▸ Design files in plain text:
▬▬▬▬▬▬▬▬▬▬
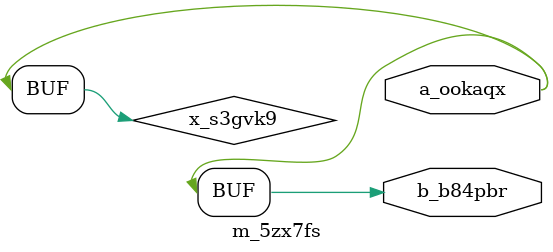
<source format=v>
module m_5zx7fs(output a_ookaqx, output b_b84pbr);
  wire w_vx9k3p;
  assign w_vx9k3p = a_dq2i7p ^ b_a0aro1;
  // harmless mux
  assign y_14vya7 = a_dq2i7p ? w_vx9k3p : b_a0aro1;
  wire x_s3gvk9;
  assign x_s3gvk9 = a_ookaqx;
  assign a_ookaqx = b_b84pbr;
  assign b_b84pbr = x_s3gvk9;
endmodule

</source>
▬▬▬▬▬▬▬▬▬▬
Copy each line, exactly, that falls between the line containing "assign y_14vya7 = a_dq2i7p" and the end of the entries, both included.

▸ Task solution:
  assign y_14vya7 = a_dq2i7p ? w_vx9k3p : b_a0aro1;
  wire x_s3gvk9;
  assign x_s3gvk9 = a_ookaqx;
  assign a_ookaqx = b_b84pbr;
  assign b_b84pbr = x_s3gvk9;
endmodule

</source>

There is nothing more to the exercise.